G空間情報センターの東京都23区の3D都市モデルのページを開き、[FBX]の部分からダウンロードします(図11-2)。
【メモ】
FBX形式ファイルのダウンロード方法は、Unityの場合と同じです。「9.2.1 FBX形式ファイルのダウンロード」も併せて参照してください。
【3D都市モデル(Project PLATEAU)東京都23区】
https://www.geospatial.jp/ckan/dataset/plateau-tokyo23ku
ダウンロードしたファイルを展開すると、次の構造のファイルが得られます。
13100_tokyo23-ku_2020_fbx_3_op
├─13100_indexmap_op.pdf
├─bldg
│ ├─lod1
│ │ ├─53392546_bldg_6677.fbx
│ │ │ …略…
│ └─lod2
│ │ ├─53392546_bldg_6677.fbx
│ │ │ …略…
├─brid
│ ├─53392650_brid_6677.fbx
│ │ …略…
├─dem
│ ├─533925_dem_6677.fbx
│ │ …略…
└─tran
│ ├─533925_tran_6677.fbx
└─metadata
└fbx_13100_2020_metadata_op.xml
以下の例では、東京都庁周辺の建築物が含まれる、3次メッシュコード「53394525」に該当する次のファイルを扱います。
LOD1の場合:bldg/lod1/53394525_bldg_6677.fbx
LOD2の場合:bldg/lod2/53394525_bldg_6677.fbx
11.2.2 _ FBXファイルをTouchDesignerに配置する
3D都市モデルを使うには、TouchDesignerにFBXファイルをドラッグ&ドロップします。

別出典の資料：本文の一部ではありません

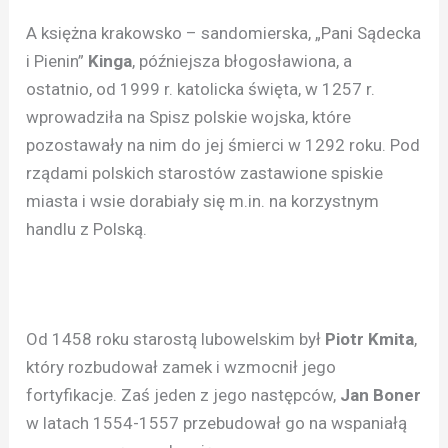
A księżna krakowsko – sandomierska, „Pani Sądecka
i Pienin”
Kinga
, późniejsza błogosławiona, a
ostatnio, od 1999 r. katolicka święta, w 1257 r.
wprowadziła na Spisz polskie wojska, które
pozostawały na nim do jej śmierci w 1292 roku. Pod
rządami polskich starostów zastawione spiskie
miasta i wsie dorabiały się m.in. na korzystnym
handlu z Polską.
Od 1458 roku starostą lubowelskim był
Piotr Kmita
,
który rozbudował zamek i wzmocnił jego
fortyfikacje. Zaś jeden z jego następców,
Jan Boner
w latach 1554-1557 przebudował go na wspaniałą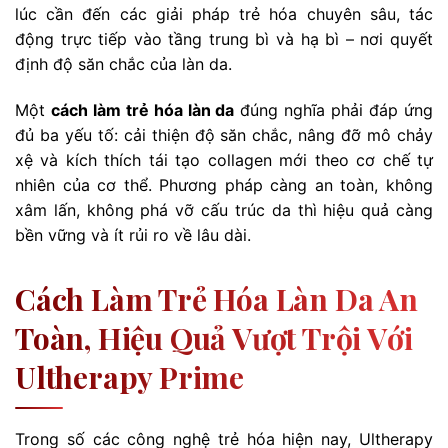
lúc cần đến các giải pháp trẻ hóa chuyên sâu, tác
động trực tiếp vào tầng trung bì và hạ bì – nơi quyết
định độ săn chắc của làn da.
Một
cách làm trẻ hóa làn da
đúng nghĩa phải đáp ứng
đủ ba yếu tố: cải thiện độ săn chắc, nâng đỡ mô chảy
xệ và kích thích tái tạo collagen mới theo cơ chế tự
nhiên của cơ thể. Phương pháp càng an toàn, không
xâm lấn, không phá vỡ cấu trúc da thì hiệu quả càng
bền vững và ít rủi ro về lâu dài.
Cách Làm Trẻ Hóa Làn Da An
Toàn, Hiệu Quả Vượt Trội Với
Ultherapy Prime
Trong số các công nghệ trẻ hóa hiện nay, Ultherapy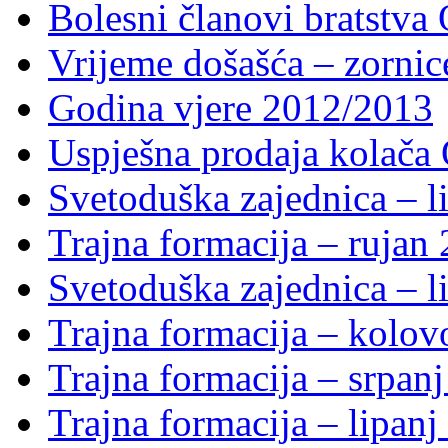
Bolesni članovi bratstv
Vrijeme došašća – zornic
Godina vjere 2012/2013
Uspješna prodaja kolača 
Svetoduška zajednica – li
Trajna formacija – rujan
Svetoduška zajednica – li
Trajna formacija – kolo
Trajna formacija – srpan
Trajna formacija – lipanj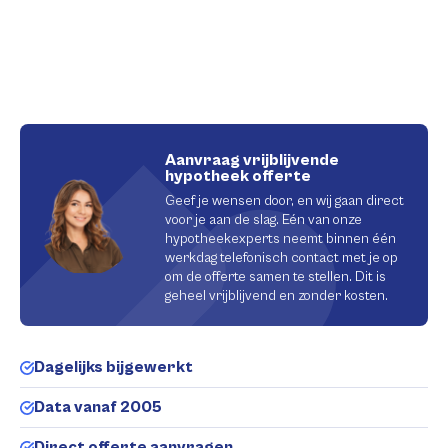
Aanvraag vrijblijvende
hypotheek offerte
Geef je wensen door, en wij gaan direct
voor je aan de slag. Eén van onze
hypotheekexperts neemt binnen één
werkdag telefonisch contact met je op
om de offerte samen te stellen. Dit is
geheel vrijblijvend en zonder kosten.
Dagelijks bijgewerkt
Data vanaf 2005
Direct offerte aanvragen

すると、「FBX COMP」というオペレータとして配置されます。オペレータには、そのプレビュー画像が表示されます(図11-3)。
LOD1とLOD2とで少し操作が違うので、まずは、LOD1の場合について説明します。LOD1のFBXファイル(bldg/lod1/53394525_bldg_6677.fbx)を配置すると、図11-3のようになります。
コラム:OBJ形式の読み込み
OBJ形式のファイルも、同様にして読み込めます。LOD2のようなテクスチャ付きのデータはFBXで読み込むことを推奨しますが、メッシュデータを音に合わせて動かしたり、街のワイヤーフレーム表現をする場合は、LOD1のデータをOBJ形式で読み込むのがおすすめです。OBJ形式のほうが、メッシュデータへのアクセスが容易で加工もしやすいためです。
11.2.3 _ 向きと位置をそろえる
図11-3のプレビューを見るとわかりますが、FBX形式は、平面直角座標系に変換されているため、上から見た図として表示されます。また原点は地域ごとに異なり、原点と建築物との距離が遠く、このままレンダリングするとカメラの範囲外になることもあります。

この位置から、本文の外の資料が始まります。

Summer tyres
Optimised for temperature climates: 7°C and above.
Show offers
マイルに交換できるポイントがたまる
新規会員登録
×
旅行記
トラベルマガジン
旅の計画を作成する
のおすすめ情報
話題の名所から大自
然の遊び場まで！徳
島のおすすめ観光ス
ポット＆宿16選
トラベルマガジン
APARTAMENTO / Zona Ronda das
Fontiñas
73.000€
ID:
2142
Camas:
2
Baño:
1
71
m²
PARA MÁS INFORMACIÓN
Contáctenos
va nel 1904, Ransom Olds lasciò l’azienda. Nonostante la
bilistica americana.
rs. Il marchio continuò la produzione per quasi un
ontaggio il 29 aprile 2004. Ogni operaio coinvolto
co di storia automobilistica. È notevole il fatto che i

そこでFBX COMPを調整して、原点を建築物全体の中央に設定します。そして向きもX軸方向に90度回転させ、横から見た向きに変更します。
[1]FBX COMPのメッシュ構造を確認する
FBX COMPは、内部にいくつかのオペレータを内包しており、ダブルクリックすると、その中身を確認できます。

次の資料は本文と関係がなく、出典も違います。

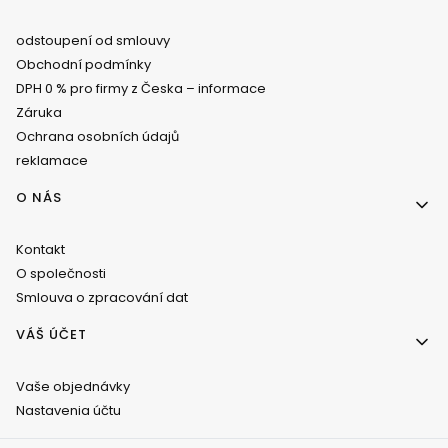
odstoupení od smlouvy
Obchodní podmínky
DPH 0 % pro firmy z Česka – informace
Záruka
Ochrana osobních údajů
reklamace
O NÁS
Kontakt
O společnosti
Smlouva o zpracování dat
VÁŠ ÚČET
Vaše objednávky
Nastavenia účtu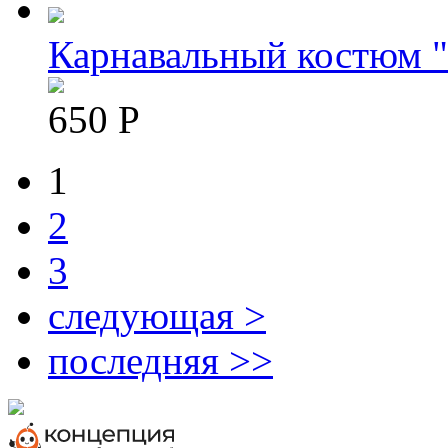
Карнавальный костюм 
650 Р
1
Pages
2
3
следующая >
последняя >>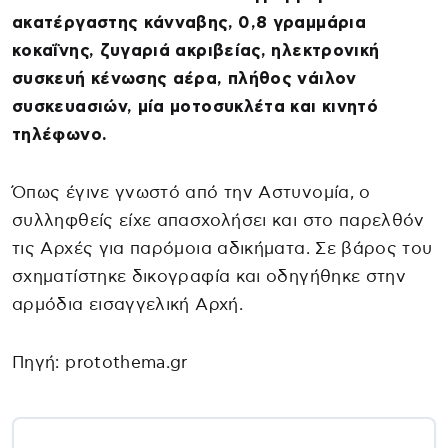
ακατέργαστης κάνναβης, 0,8 γραμμάρια
κοκαΐνης, ζυγαριά ακριβείας, ηλεκτρονική
συσκευή κένωσης αέρα, πλήθος νάιλον
συσκευασιών, μία μοτοσυκλέτα και κινητό
τηλέφωνο.
Όπως έγινε γνωστό από την Αστυνομία, ο
συλληφθείς είχε απασχολήσει και στο παρελθόν
τις Αρχές για παρόμοια αδικήματα. Σε βάρος του
σχηματίστηκε δικογραφία και οδηγήθηκε στην
αρμόδια εισαγγελική Αρχή.
Πηγή: protothema.gr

まずダブルクリックして開くと、Geometryが現れます(図11-4)。さらにGeometryをダブルクリックすると、meshとtouchMergedNodesが現れます。このうちの「mesh」がFBXデータのポリゴンを示すデータです。このmeshの座標を変換して、原点を建築物の中央に移動する処理をします。
その操作にあたり、meshを選択して、画面上部に表示されているパス(「/project1/53394525_bldg_6677/BLD_e0308f1f_8811_4a46_82a0_200a5998a37c」など)をコピーしておきます(図11-5)。
コピーしたら、前の画面に戻ります。前の画面に戻るには、[U]キーを押します。
【メモ】
ウィンドウ上で表示されているパス(「/project1/53394525_bldg_6677」と表示されている部分)の該当の階層をクリックすることでも、その階層に戻れます。
[2]Select SOPを追加する
座標計算するためにMeshを取り出します。そのためには、Select SOPというオペレータを使います。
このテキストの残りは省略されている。